A/N: The same events from Malia's perspective.

The banshee in the backseat asks about her injury in a matter-of-fact tone (and is that a faint scent of jealousy coming from her?) and it's all she can do not to growl back at her, hackles raised. But she wrestles her instincts down, for now, and promises she's okay. They cannot know of her weakness. She cannot detect any malice coming off them, only concern, especially from Stiles - she catches him examining her wound and her heart sinks. But he doesn't say anything, just keeps driving.

Malia breathes. She can hold it together. She does not know why the cut is not healing like all the others, but it will not slow her down.

Malia knows what happens to the weak and injured. It was drilled into her brain as a primal instinct, as a survival tool. If she's hurt, she'll be abandoned. If she's fine, she can stay with her new pack.

They pick up a boy - Derek, Stiles says, but his and the others confusion is so palpable Malia can practically see it radiating off them - and he smells of fear the entire ride back to the hotel. Malia is glad the alpha is riding with Braeden - he could sense her pain if he were in the backseat. The boy can too; she can tell by his furtive glances, although he's quick to avert his eyes when she catches him staring. But he's too scared to say anything, and the two girls flanking him in the backseat seem oblivious as well.

The pain is getting worse. Just going over a bump in the road made her flinch in pain, and she knows Stiles saw it. Over the past two months, Malia has discovered the boy is nothing if not observant; sometimes it irritates her, but mostly, it's oddly comforting.

They get to the hotel and Stiles grabs her arm. His movement is urgent as he leads her to a room - his, Malia notes, not hers - and she knows what he is after. His touch is not unwelcome, and she briefly entertains the thought of going along with it.

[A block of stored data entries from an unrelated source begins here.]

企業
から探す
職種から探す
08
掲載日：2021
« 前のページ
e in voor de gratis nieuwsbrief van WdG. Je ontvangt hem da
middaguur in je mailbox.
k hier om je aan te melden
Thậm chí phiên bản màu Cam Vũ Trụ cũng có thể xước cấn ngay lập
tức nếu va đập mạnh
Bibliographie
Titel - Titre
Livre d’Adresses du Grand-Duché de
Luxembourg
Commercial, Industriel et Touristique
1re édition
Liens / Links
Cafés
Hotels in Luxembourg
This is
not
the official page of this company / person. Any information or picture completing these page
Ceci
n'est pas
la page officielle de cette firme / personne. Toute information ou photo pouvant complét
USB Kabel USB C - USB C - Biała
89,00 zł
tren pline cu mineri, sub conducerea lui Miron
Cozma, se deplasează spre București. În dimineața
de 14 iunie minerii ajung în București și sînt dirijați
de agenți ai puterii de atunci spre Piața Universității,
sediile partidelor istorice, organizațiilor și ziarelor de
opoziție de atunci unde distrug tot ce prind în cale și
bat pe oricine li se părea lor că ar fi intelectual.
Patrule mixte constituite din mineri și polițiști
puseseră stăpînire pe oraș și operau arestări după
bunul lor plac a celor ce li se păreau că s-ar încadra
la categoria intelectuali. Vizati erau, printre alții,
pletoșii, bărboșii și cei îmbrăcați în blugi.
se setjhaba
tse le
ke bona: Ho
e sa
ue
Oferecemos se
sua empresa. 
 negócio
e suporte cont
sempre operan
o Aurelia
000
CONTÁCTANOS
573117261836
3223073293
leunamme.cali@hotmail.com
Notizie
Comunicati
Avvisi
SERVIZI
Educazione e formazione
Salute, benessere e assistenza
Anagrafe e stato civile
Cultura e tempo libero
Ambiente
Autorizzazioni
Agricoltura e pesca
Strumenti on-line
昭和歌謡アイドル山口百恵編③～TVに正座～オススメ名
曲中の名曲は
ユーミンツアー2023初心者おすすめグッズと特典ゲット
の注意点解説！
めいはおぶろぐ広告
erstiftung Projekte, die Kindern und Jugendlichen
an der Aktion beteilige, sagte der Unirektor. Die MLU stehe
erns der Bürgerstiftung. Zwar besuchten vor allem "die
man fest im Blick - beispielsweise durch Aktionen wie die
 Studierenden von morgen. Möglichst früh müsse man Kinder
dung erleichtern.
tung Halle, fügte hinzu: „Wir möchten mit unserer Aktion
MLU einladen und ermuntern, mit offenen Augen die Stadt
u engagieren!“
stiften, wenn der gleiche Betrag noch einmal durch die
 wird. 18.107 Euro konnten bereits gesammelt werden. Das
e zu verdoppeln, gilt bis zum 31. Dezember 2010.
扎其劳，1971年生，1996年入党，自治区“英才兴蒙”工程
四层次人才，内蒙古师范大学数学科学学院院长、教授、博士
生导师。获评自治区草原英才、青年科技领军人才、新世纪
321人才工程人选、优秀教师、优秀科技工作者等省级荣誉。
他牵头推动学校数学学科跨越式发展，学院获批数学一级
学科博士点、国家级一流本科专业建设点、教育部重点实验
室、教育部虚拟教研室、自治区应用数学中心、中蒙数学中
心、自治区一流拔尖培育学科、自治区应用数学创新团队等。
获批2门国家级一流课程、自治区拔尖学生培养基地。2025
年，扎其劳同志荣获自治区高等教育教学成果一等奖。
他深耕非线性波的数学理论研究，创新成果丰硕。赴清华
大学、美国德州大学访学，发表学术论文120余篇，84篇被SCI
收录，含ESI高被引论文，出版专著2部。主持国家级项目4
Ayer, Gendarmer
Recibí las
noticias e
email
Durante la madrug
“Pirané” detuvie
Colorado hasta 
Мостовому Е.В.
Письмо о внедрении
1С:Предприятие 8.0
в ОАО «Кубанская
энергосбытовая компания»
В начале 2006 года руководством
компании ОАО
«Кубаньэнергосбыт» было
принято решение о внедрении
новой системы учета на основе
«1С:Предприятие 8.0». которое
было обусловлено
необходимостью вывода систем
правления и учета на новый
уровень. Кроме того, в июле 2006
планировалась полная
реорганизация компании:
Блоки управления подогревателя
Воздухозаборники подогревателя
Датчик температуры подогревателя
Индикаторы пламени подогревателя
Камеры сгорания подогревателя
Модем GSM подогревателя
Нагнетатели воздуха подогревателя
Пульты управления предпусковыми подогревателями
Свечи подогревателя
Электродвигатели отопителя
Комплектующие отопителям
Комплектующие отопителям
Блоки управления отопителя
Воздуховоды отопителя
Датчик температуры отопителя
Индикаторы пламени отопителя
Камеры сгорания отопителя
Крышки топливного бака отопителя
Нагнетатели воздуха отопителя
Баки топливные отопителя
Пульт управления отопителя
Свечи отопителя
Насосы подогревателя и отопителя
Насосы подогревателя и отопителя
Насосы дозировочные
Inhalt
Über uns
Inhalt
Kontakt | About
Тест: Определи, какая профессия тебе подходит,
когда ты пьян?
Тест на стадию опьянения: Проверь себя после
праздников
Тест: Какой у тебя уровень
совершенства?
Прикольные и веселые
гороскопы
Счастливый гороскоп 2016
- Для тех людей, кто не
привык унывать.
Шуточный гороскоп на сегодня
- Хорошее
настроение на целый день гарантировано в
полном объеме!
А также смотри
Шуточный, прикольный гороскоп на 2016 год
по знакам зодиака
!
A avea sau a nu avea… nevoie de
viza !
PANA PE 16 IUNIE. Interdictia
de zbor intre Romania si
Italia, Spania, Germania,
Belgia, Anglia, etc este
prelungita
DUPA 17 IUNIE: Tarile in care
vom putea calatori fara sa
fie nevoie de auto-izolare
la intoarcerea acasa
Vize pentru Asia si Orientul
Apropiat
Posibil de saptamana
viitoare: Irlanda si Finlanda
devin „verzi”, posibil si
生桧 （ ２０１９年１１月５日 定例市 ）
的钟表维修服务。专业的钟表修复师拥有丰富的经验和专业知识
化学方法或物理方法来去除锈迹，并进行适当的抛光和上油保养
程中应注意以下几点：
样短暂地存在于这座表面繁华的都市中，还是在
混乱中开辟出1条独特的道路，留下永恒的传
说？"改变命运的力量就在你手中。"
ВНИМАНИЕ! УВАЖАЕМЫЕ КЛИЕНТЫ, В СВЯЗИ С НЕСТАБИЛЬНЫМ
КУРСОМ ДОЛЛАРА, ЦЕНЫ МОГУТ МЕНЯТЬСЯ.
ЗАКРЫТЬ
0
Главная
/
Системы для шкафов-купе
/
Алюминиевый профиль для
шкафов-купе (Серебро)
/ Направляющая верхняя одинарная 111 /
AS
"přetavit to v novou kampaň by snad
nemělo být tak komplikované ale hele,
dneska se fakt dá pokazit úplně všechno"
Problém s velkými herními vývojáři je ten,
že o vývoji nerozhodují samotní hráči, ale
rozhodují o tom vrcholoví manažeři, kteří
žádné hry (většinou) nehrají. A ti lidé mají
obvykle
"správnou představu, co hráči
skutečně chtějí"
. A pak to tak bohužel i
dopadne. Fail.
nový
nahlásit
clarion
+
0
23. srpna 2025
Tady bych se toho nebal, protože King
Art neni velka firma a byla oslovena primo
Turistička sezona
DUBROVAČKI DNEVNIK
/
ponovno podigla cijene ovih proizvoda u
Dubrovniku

But she is tired and hurt and there is no way she could hide the cut from Stiles if they had sex. She tells him as much, but he just shakes his head. My my, someone's insistent. She made to move away, but injured as she was, couldn't do it. His determination was admirable, and she tells him that she is not unwilling, far from it. But he denies her again, and the next words out of his mouth shatter her world apart.

"It's not healing, is it?"

He knows. He knows. He knows and Malia is thrown out of the delicate life she's carved for herself since waking up in a two-legged form instead of a four-legged one. He knows and Malia is out, moving away as fast as she can without showing the effects of the cut. He knows and Malia curses herself for ever letting her guard down around the boy who kept her warm, who was eternally patient with her, who was always teaching her new things about the world.

He calls after her and Malia turns. His hand is on her arm and his words are in her ear and he's offering to help, not to kick her out. Malia's world is shattered for the second time in as many minutes and she numbly lets the boy lead her to his bed. His hand is in hers and she clenches, hard. He's not leaving. He's not leaving. Thank you.

He brushes at her wound with a wet cloth. It stings, but not half as much as the thought of being abandoned did.

"Nobody has ever treated me like you do," she says, and she means it. In her years as a coyote, she was more of a loner than anything else. Other animals provided competition, not cooperation. Malia had a pack, once; it was early on in her years in the woods, and they provided security in a particularly harsh winter. But the winter grew too harsh for the pack to survive. She had watched as a pair of larger coyotes mauled the runt of the pack, and didn't stick around for the aftermath: she was the next smallest.

Even as a human, people had locked her away in some sort of institution when she told them about being a coyote. Stiles' pack were weary of trusting her, and Malia couldn't help but notice the looks they sent her way when she did something wrong. It was in those times that Stiles was her only salvation. He would look at her with a quirk in his lips and encouragement in his eyes and suddenly her difficulties with the human world were less of a burden.

But he has been quiet for too long. Did she mess up again? Sometimes she wishes that she never came back to the human world, and sometimes she wishes that she never left it.

Stiles shakes his head in reassurance, but he keeps his eyes on her cut and doesn't look up. Malia has never been patient. There was no time to stop and think on the hunt and the hours and hours of nothing are her least favorite thing about being a human. She presses him and he finally looks up.

"No one's ever treated me like you do either," he says, and she can tell he means it. She is surprised then, because she is the outsider of the pack, not him, and because he always seems at ease with the group that she cannot win over, and because he sometimes smells so strongly of Scott that she wants to bare her teeth and scream "mine" even though she knows there's nothing between the two, and above all because how dare they make Stiles feel like this when he is bright and patient and reliable and comforting and good, so good.

She closes the distance between them. If she doesn't have to hide her injury, there is no reason to refrain from any physical activities.